Lennar's orders fell sharply following the expiration of a U.S. tax credit that boosted home sales last spring. But the Lennar order decline was not as grim as the decline for the rest of the industry.

This was going to be the bad quarter, with the end of the tax credit, so there will probably be a relief rally that the numbers weren't that bad, FBN Securities analyst Joel Locker said.

Orders fell 15 percent to 2,624 homes due to the April 30 expiration of the tax credit, which induced homebuyers to accelerate their purchases.
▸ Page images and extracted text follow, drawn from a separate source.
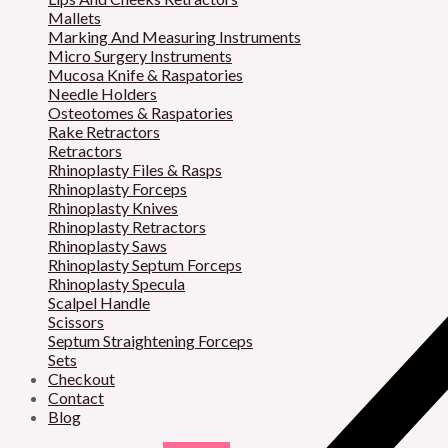
Mallets
Marking And Measuring Instruments
Micro Surgery Instruments
Mucosa Knife & Raspatories
Needle Holders
Osteotomes & Raspatories
Rake Retractors
Retractors
Rhinoplasty Files & Rasps
Rhinoplasty Forceps
Rhinoplasty Knives
Rhinoplasty Retractors
Rhinoplasty Saws
Rhinoplasty Septum Forceps
Rhinoplasty Specula
Scalpel Handle
Scissors
Septum Straightening Forceps
Sets
Checkout
Contact
Blog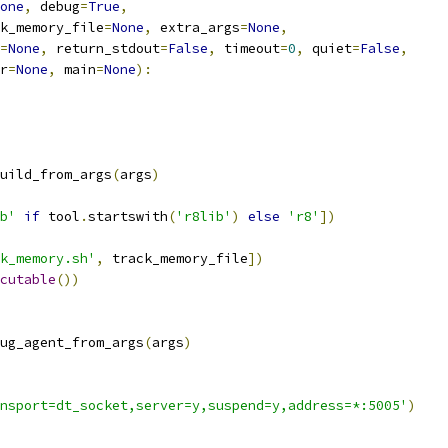
one
,
 debug
=
True
,
k_memory_file
=
None
,
 extra_args
=
None
,
=
None
,
 return_stdout
=
False
,
 timeout
=
0
,
 quiet
=
False
,
r
=
None
,
 main
=
None
):
uild_from_args
(
args
)
b'
if
 tool
.
startswith
(
'r8lib'
)
else
'r8'
])
k_memory.sh'
,
 track_memory_file
])
cutable
())
ug_agent_from_args
(
args
)
nsport=dt_socket,server=y,suspend=y,address=*:5005'
)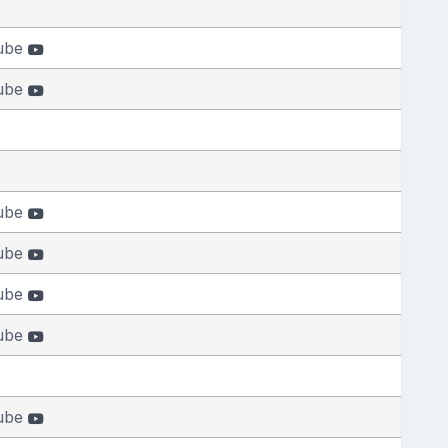
ube
ube
ube
ube
ube
ube
ube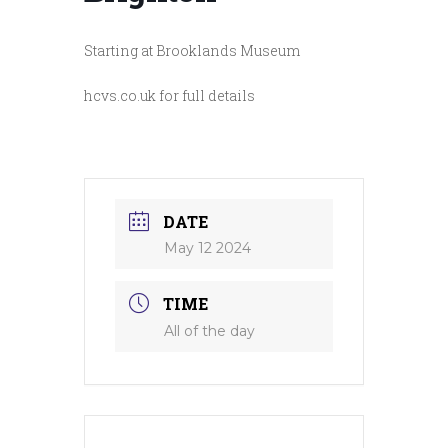
Starting at Brooklands Museum
hcvs.co.uk for full details
DATE
May 12 2024
TIME
All of the day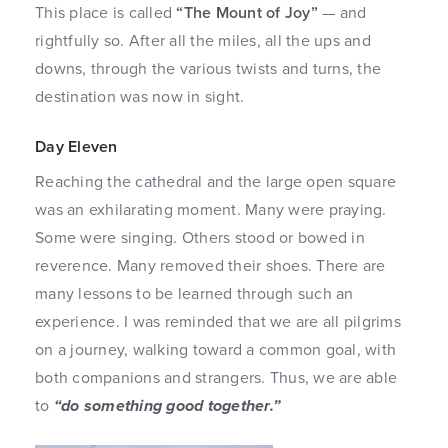
This place is called
“The Mount of Joy”
— and
rightfully so. After all the miles, all the ups and
downs, through the various twists and turns, the
destination was now in sight.
Day Eleven
Reaching the cathedral and the large open square
was an exhilarating moment. Many were praying.
Some were singing. Others stood or bowed in
reverence. Many removed their shoes. There are
many lessons to be learned through such an
experience. I was reminded that we are all pilgrims
on a journey, walking toward a common goal, with
both companions and strangers. Thus, we are able
to
“do something good together.”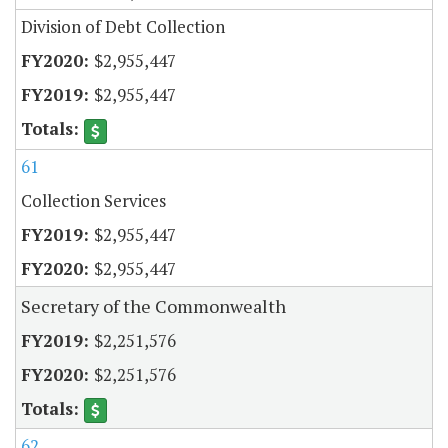
Division of Debt Collection
$2,955,447
$2,955,447
61
Collection Services
$2,955,447
$2,955,447
Secretary of the Commonwealth
$2,251,576
$2,251,576
62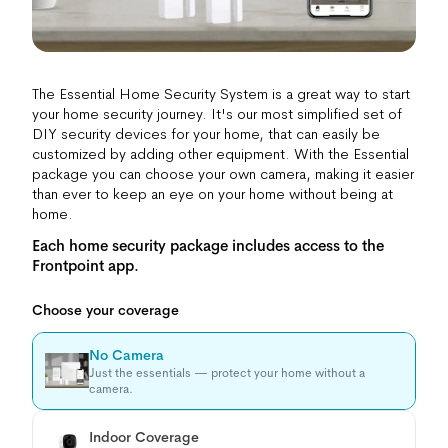
The Essential Home Security System is a great way to start
your home security journey. It's our most simplified set of
DIY security devices for your home, that can easily be
customized by adding other equipment. With the Essential
package you can choose your own camera, making it easier
than ever to keep an eye on your home without being at
home.
Each home security package includes access to the
Frontpoint app.
Choose your coverage
No Camera
Just the essentials — protect your home without a
camera.
Indoor Coverage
The decline was exacerbated by unemployment and associated foreclosures that present a cheap alternative to new home purchases, the company said in a statement.

Orders are an indicator of future sales, because homebuilders do not recognize revenue until they deliver a home.

KeyBanc analyst Ken Zener, who has a buy rating on Lennar, had expected a 27 percent decline in orders.

Lennar owed its third-quarter orders to its operations in the most desirable areas of the most desirable markets, such as the mid-Atlantic region; Raleigh, North Carolina; and parts of California, Chief Executive Stuart Miller told analysts on a conference call.

Unlike the housing market more broadly, home prices and demand are stabilizing in those markets, which offer robust job growth and local economies, he said.

Nationally, new home sales fell in the mid-20 percent range during Lennar's third quarter compared with Lennar's 15 percent dip.


The company's distressed land acquisition subsidiary, Rialto, contributed $8 million to the quarter's profits and will continue to do so in future quarters, wrote Raymond James analyst Buck Horne in a note to clients.

Rialto is attracting investor interest, Miller said.

There is a lot of capital to invest but it's not easy to find investment opportunities, he said. This affords us the opportunity to be a machine for capital.

For the third quarter ended August 31, Lennar posted earnings of $30 million, or 16 cents a share, compared with a year-earlier loss of $171.6 million, or 97 cents per share.

Excluding a gain of 3 cents per share due to recoveries from a reserve the company had set aside to cover claims against it for use of faulty Chinese drywall, Lennar earned 13 cents per share, solidly beating analysts' expectations of a profit of 6 cents per share, according to Thomson Reuters I/B/E/S.

Revenue rose 14 percent to $825 million, topping Wall Street's expectations of $777.5 million.

Homebuilders had hoped a sales rebound earlier this year reflected improving fundamental demand rather than just the tax credit.

Last week, Beazer Homes USA Inc (BZH.N) cut its full-year order outlook after the expiration of the tax credit, saying potential buyers remain cautious amid high unemployment and continued foreclosures.

It's still sluggish out there, Miller said on the call. September has seen a slight pickup in traffic, but even that is no cause for a sigh of relief.

On Tuesday, the government will release August's housing starts and permits data, which will likely underscore the recovery's fragility. Economists surveyed by Reuters said starts likely rose slightly, while permits were little changed.

Shares of Lennar ended 8.2 percent higher at $15.14 on the New York Stock Exchange on Monday, while the Dow Jones U.S. Home Construction Index .DJUSHB climbed 4.5 percent.

At Friday's close, the shares had lost 36 percent of their value since hitting a 52-week high in April.